Work instruction:
Could you copy out the data word for word, starting at the line that contains "Nettoyage après déménagement" and stopping after the line that contains "Nettoyage industriel"?
-------- Source records
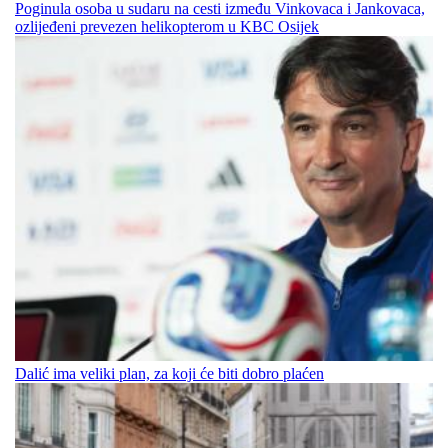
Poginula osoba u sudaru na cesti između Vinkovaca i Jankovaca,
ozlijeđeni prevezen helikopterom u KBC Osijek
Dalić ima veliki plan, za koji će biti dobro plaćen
----------------
-------- Source records
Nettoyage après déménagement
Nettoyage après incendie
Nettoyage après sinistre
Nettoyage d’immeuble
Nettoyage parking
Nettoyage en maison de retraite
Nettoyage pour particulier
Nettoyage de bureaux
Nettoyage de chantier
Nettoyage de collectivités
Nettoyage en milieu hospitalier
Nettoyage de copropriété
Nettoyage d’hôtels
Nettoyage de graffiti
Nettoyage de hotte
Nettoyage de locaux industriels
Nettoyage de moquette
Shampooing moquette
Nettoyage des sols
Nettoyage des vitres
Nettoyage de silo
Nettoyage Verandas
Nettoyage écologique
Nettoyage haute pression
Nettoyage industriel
----------------
Solution to this problem:
Nettoyage après déménagement
Nettoyage après incendie
Nettoyage après sinistre
Nettoyage d’immeuble
Nettoyage parking
Nettoyage en maison de retraite
Nettoyage pour particulier
Nettoyage de bureaux
Nettoyage de chantier
Nettoyage de collectivités
Nettoyage en milieu hospitalier
Nettoyage de copropriété
Nettoyage d’hôtels
Nettoyage de graffiti
Nettoyage de hotte
Nettoyage de locaux industriels
Nettoyage de moquette
Shampooing moquette
Nettoyage des sols
Nettoyage des vitres
Nettoyage de silo
Nettoyage Verandas
Nettoyage écologique
Nettoyage haute pression
Nettoyage industriel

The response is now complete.